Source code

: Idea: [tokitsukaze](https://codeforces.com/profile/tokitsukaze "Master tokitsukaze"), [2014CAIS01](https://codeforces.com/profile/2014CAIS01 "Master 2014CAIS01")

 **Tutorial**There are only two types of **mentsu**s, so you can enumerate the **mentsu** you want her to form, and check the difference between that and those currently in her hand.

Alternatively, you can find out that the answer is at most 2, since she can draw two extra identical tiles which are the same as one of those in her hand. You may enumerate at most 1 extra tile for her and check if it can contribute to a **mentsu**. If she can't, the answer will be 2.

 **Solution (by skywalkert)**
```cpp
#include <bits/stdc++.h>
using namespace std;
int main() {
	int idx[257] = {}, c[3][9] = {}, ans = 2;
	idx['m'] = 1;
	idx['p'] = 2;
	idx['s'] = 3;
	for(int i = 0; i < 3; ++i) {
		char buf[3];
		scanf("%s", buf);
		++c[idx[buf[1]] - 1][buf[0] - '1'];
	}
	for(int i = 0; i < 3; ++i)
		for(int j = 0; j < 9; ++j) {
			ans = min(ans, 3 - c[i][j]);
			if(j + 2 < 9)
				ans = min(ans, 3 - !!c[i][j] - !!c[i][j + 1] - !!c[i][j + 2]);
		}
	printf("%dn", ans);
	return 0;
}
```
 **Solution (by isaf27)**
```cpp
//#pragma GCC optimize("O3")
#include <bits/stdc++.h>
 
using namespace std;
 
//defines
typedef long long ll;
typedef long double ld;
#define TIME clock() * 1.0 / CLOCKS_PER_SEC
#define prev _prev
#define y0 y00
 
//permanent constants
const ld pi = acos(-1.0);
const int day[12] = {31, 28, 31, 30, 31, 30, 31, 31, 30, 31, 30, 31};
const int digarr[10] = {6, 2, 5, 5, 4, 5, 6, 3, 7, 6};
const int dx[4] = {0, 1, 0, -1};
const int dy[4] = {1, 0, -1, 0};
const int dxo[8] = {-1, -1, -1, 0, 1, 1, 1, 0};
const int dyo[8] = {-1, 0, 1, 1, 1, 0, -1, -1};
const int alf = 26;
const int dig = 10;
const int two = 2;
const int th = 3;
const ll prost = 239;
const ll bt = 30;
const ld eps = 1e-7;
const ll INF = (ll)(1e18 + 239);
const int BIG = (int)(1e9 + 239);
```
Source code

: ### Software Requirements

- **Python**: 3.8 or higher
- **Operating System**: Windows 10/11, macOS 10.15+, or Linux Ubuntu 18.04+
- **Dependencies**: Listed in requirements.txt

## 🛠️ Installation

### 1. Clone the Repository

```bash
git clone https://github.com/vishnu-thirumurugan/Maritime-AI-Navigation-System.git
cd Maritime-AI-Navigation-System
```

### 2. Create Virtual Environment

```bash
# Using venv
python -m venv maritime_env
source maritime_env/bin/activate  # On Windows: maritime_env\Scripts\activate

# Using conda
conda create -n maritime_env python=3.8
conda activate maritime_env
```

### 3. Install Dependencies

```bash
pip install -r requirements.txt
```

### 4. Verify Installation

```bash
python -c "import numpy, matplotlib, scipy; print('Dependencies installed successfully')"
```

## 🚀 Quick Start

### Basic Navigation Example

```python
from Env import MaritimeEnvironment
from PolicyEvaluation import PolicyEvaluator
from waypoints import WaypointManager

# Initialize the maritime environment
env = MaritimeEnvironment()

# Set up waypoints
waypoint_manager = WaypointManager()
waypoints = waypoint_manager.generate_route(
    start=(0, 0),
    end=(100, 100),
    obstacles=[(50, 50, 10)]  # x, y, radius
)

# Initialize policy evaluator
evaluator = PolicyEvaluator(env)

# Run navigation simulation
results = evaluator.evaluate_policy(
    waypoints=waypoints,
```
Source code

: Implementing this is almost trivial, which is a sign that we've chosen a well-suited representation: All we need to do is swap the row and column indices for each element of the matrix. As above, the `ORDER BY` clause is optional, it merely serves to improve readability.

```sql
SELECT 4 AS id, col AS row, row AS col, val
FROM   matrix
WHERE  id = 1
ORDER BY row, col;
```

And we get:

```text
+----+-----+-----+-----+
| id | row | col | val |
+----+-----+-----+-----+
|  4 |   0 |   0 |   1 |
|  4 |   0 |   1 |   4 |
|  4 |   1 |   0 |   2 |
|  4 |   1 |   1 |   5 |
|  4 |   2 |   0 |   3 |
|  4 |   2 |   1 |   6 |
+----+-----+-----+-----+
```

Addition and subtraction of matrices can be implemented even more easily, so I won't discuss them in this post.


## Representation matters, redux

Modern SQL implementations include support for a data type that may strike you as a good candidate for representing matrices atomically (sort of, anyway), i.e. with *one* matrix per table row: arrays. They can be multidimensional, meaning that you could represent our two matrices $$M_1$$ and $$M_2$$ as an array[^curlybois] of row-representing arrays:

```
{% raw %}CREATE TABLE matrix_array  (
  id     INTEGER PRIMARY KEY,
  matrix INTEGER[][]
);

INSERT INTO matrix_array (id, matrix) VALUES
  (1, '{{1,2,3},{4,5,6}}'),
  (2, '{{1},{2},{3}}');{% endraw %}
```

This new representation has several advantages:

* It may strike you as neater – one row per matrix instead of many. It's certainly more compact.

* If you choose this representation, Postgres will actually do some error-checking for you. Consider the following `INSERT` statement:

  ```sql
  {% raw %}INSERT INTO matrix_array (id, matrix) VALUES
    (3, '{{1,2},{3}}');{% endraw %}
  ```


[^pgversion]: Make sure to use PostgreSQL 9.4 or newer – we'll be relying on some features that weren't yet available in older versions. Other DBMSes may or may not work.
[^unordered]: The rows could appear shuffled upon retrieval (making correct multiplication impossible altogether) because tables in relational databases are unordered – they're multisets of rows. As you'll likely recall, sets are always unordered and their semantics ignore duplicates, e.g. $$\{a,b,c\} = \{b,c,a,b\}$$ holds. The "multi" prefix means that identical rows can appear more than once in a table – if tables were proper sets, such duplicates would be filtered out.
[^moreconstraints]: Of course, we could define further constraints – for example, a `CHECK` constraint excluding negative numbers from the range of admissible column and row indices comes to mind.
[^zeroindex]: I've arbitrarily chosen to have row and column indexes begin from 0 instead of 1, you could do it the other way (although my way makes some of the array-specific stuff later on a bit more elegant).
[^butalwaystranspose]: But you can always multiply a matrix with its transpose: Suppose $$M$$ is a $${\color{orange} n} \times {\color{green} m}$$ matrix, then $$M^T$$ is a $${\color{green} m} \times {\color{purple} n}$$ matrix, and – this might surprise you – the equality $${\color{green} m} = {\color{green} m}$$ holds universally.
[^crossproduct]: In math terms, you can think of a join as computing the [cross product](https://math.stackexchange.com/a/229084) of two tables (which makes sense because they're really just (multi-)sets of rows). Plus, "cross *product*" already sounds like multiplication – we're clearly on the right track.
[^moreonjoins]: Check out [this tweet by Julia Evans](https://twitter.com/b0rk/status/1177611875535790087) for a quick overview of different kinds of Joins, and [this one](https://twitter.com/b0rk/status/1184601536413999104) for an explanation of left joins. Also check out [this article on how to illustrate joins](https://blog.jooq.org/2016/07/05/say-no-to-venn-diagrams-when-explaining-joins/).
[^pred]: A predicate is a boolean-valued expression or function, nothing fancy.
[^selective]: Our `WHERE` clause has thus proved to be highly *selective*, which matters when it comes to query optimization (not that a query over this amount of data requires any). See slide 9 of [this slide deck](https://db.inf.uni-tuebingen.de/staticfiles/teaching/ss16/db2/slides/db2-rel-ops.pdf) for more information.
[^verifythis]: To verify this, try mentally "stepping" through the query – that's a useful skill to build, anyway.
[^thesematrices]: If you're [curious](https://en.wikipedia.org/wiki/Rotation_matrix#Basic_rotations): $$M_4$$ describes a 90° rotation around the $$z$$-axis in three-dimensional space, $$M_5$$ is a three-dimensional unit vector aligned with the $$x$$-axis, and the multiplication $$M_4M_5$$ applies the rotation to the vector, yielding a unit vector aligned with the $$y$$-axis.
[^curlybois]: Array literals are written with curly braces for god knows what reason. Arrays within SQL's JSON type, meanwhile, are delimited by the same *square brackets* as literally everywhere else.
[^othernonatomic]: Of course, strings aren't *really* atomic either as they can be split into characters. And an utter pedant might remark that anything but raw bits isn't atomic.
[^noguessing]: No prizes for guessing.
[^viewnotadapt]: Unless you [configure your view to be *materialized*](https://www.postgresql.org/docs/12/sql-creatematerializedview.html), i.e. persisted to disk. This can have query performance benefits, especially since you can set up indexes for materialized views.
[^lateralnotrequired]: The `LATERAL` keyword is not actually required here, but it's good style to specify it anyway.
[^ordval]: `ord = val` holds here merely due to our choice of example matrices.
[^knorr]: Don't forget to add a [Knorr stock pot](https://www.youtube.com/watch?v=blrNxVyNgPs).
= = = =
All lines above that include the word "curlybois" should be located and copied.

Modern SQL implementations include support for a data type that may strike you as a good candidate for representing matrices atomically (sort of, anyway), i.e. with *one* matrix per table row: arrays. They can be multidimensional, meaning that you could represent our two matrices $$M_1$$ and $$M_2$$ as an array[^curlybois] of row-representing arrays:
[^curlybois]: Array literals are written with curly braces for god knows what reason. Arrays within SQL's JSON type, meanwhile, are delimited by the same *square brackets* as literally everywhere else.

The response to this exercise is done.